Respeito para ser respeitado

Por Marcos Espínola*

Marcos Espínola
Marcos Espínola -

O Supremo Tribunal Federal (STF) tem protagonizado algumas polêmicas. Não foram poucas medidas isoladas de ministros que foram de encontro a decisões prévias do colegiado. A questão a ser avaliada é o quanto isso abala a credibilidade da Corte por serem incompatíveis, inclusive com a visão de toda a sociedade, ferindo o bom senso. É a velha história de algo poder ser legal, mas nem sempre ser moral.

Um bom exemplo dessa falta de sinergismo e sensibilidade são os diversos habeas corpus do ministro Gilmar Mendes. Um dos mais experientes membros do STF, ele se baseia na lei, encontrando brechas e livrando sucessivamente denunciados da operação Lava Jato ou de outras operações que são desdobramentos da mesma. Atos legais, mas que em nada agregam a uma nação que busca combater a corrupção. Muitas de suas decisões foram de encontro a determinações anteriores de seus colegas, causando notórios mal estar.

Mais recentemente o ministro Marco Aurélio Mello mandou soltar condenados em 2ª instância, indo na contramão do próprio STF que, há dois anos, havia confirmado a decisão de mandar para a cadeia quem for condenado nesta fase do processo - o que foi considerado, inclusive, um golpe a impunidade e um fortalecimento da Lava Jato, uma das maiores operações contra a corrupção e o crime de colarinho branco da história do país.

E assim tem sido a rotina da Casa em tantos assuntos. Se por um lado o Estado Democrático de Direito permite e respeita às diferenças, por outro, para um grupo seleto como este, tais atitudes deveriam, no mínimo, serem mais cautelosas.

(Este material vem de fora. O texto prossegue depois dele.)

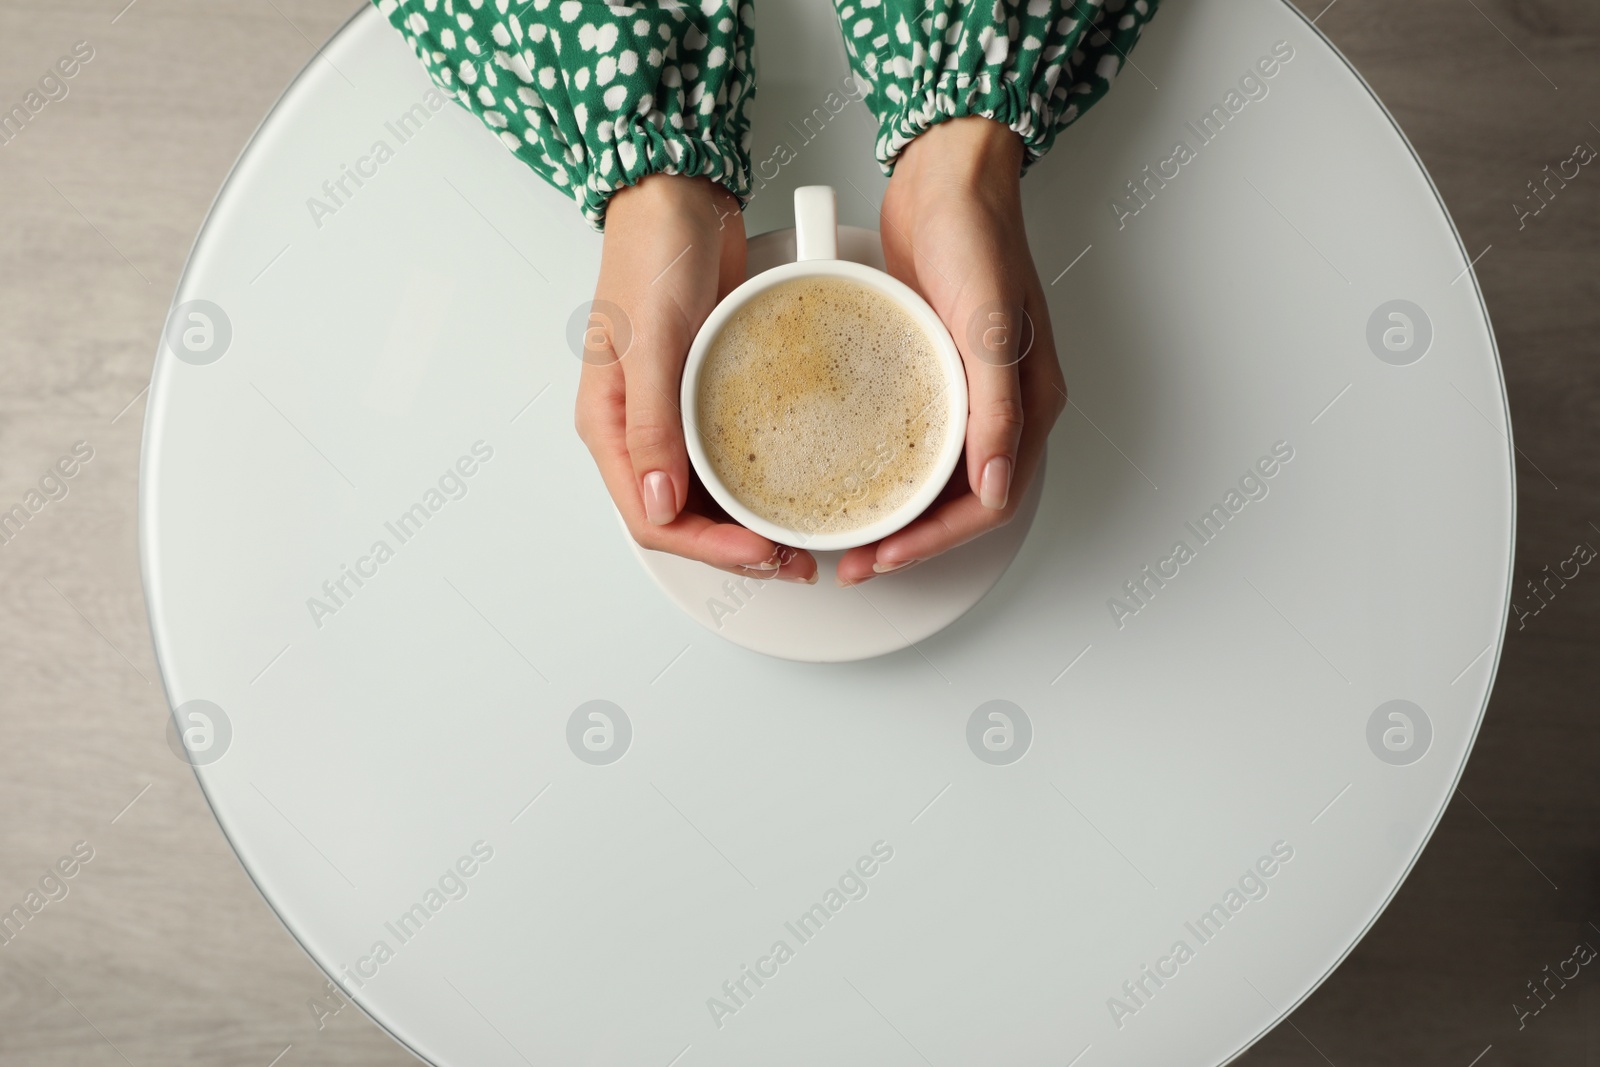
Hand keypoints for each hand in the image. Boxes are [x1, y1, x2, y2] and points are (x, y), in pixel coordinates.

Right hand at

O próprio ministro Luiz Fux voltou atrás no caso do ativista Cesare Battisti, o que causa má impressão de que as decisões levam em conta os personagens envolvidos e o contexto político, o que não deve acontecer, tendo em vista que a justiça e a legislação devem prevalecer acima de qualquer interesse.

Assim, a Corte Suprema deve soberana e alheia a política, o que não acontece no Brasil na medida de que o próprio presidente da república é quem escolhe os ministros a ocuparem um cargo de tanta importância.

Para muitos, já passou da hora de uma reforma no Judiciário para que aqueles que tanto exigem respeito possam ser os primeiros a respeitarem a moralidade e o povo de um modo geral.